From the data that follows, copy every line with the string "lines".

[Collected data entries]
== Segment start ==

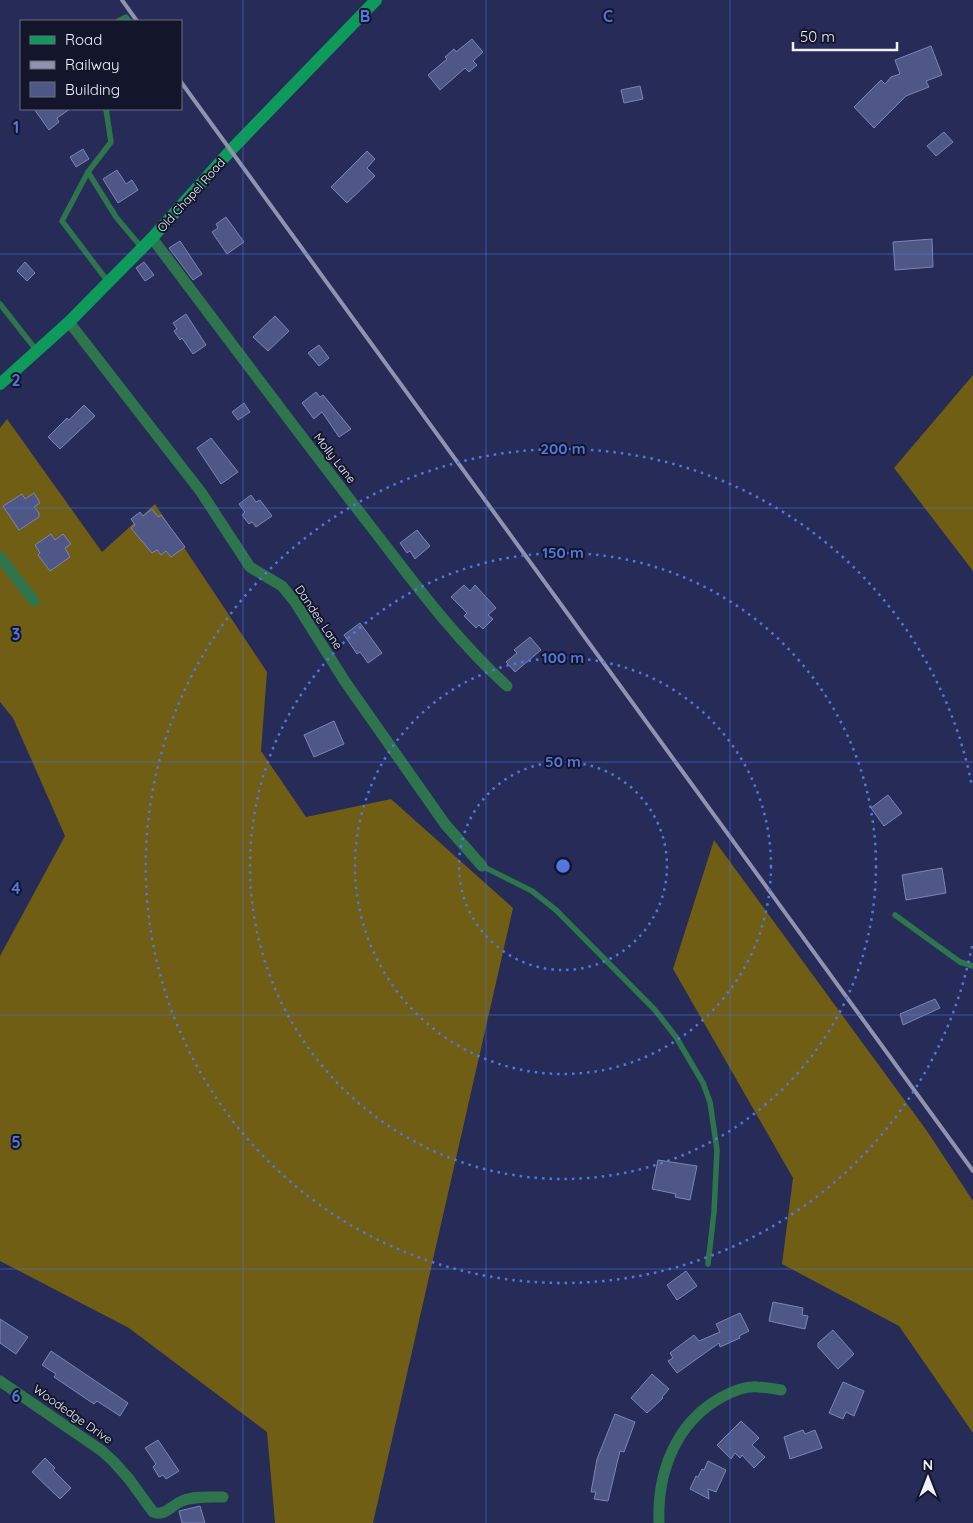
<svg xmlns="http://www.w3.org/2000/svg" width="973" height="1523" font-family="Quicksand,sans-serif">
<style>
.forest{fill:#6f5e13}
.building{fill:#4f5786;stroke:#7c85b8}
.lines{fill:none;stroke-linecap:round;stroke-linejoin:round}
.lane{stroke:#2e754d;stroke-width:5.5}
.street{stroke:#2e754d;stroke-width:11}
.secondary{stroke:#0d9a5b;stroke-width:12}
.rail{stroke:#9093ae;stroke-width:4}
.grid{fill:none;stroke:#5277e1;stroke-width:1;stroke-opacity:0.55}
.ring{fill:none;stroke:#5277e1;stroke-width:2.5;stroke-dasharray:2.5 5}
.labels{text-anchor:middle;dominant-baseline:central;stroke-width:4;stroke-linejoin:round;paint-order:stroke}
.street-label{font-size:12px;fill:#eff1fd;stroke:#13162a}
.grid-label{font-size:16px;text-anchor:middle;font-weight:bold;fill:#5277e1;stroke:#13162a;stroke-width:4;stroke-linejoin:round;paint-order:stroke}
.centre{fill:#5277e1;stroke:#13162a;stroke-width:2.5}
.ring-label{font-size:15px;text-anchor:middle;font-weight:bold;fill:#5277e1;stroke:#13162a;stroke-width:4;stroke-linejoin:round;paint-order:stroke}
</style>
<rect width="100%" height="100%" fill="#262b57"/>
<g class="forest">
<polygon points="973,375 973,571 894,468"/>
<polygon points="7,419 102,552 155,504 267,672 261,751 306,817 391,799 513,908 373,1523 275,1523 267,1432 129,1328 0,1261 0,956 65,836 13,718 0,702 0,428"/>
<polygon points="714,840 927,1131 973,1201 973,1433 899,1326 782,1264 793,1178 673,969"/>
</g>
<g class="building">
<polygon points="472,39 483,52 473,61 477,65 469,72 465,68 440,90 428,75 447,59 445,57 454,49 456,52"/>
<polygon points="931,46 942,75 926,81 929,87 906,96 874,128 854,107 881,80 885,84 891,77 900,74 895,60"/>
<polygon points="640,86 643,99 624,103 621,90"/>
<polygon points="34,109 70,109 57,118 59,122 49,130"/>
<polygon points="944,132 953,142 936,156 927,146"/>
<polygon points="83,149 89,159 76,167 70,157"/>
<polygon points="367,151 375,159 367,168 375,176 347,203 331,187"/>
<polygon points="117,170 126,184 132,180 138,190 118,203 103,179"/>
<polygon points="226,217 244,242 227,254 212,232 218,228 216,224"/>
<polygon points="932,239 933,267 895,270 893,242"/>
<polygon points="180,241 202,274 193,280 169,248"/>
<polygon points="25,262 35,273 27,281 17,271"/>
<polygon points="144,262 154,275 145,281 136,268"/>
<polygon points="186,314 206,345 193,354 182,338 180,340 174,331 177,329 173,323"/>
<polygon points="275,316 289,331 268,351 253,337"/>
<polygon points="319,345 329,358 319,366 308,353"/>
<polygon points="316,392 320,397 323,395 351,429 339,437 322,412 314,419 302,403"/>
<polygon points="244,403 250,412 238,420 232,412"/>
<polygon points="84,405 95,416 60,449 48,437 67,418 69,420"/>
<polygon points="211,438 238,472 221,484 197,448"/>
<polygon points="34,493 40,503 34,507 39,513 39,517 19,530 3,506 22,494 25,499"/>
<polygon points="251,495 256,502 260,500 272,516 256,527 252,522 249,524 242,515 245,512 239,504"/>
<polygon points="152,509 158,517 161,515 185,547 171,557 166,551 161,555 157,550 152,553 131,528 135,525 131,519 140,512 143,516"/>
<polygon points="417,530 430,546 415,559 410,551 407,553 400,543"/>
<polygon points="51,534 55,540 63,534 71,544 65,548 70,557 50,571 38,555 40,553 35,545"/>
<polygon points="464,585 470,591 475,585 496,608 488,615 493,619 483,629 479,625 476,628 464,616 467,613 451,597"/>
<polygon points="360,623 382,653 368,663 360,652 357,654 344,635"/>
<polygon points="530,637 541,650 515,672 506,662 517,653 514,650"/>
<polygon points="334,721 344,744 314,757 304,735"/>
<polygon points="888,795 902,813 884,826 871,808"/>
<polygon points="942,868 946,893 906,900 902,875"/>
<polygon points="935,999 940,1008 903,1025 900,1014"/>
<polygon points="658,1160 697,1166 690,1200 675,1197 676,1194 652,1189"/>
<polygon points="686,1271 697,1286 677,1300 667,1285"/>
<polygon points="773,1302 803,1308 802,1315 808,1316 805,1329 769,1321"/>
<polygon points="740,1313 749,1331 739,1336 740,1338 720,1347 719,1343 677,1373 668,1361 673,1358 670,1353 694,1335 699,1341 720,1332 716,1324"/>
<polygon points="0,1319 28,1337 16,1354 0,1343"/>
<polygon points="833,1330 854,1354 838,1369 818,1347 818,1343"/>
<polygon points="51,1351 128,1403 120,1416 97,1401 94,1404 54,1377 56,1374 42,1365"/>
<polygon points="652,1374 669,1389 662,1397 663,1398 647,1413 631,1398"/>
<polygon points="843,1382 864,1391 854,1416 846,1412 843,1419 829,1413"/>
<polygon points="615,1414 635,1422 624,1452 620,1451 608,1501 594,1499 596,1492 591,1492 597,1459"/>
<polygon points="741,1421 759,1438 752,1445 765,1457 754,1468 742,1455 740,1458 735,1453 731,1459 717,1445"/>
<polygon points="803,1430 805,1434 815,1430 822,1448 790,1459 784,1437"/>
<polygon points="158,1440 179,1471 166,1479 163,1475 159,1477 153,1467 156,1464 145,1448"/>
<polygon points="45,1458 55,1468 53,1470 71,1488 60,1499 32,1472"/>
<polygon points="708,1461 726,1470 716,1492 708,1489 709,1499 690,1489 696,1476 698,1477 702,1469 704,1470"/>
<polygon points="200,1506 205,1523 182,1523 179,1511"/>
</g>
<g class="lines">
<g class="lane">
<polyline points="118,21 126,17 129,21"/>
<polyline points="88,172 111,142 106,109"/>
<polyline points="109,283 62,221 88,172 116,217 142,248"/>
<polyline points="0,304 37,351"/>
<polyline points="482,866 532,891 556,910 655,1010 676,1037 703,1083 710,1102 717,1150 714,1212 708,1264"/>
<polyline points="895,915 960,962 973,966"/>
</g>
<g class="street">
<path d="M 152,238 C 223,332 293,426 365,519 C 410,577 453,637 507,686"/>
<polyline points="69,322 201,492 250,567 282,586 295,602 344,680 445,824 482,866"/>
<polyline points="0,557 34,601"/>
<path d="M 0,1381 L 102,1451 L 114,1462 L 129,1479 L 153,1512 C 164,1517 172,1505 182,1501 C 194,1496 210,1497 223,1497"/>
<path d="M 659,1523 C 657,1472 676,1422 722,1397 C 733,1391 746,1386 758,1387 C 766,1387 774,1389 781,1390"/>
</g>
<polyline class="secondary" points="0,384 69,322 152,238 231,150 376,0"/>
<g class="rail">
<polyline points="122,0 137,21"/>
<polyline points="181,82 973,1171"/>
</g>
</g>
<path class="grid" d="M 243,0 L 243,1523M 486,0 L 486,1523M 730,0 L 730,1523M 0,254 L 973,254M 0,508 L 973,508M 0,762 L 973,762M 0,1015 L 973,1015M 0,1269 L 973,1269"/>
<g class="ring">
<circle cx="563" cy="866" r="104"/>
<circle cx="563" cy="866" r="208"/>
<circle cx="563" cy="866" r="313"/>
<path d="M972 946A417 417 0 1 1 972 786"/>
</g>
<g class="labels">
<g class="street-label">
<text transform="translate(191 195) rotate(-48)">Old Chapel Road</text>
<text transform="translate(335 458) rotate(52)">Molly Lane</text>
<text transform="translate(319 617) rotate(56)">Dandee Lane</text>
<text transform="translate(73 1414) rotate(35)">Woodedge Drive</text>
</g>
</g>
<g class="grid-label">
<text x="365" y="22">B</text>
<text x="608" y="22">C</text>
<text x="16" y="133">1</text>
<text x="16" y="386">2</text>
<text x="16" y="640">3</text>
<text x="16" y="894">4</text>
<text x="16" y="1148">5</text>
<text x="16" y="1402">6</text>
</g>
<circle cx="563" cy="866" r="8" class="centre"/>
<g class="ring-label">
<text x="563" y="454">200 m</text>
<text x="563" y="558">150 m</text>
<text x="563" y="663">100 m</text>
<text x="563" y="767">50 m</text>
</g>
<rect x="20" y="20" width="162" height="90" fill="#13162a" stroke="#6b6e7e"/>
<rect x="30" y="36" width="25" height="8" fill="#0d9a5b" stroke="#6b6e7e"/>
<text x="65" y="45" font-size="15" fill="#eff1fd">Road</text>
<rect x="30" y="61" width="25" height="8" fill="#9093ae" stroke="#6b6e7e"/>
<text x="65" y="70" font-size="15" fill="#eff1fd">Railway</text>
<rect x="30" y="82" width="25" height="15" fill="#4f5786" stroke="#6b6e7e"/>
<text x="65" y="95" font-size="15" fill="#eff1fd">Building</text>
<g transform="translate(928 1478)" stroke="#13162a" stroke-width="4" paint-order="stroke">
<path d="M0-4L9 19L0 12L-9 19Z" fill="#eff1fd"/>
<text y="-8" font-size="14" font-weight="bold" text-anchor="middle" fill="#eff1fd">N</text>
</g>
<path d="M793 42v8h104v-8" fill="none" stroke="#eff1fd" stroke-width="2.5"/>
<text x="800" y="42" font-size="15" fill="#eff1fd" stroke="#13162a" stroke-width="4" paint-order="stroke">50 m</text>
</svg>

== Segment end ==

# Expected answer:
.lines{fill:none;stroke-linecap:round;stroke-linejoin:round}
<g class="lines">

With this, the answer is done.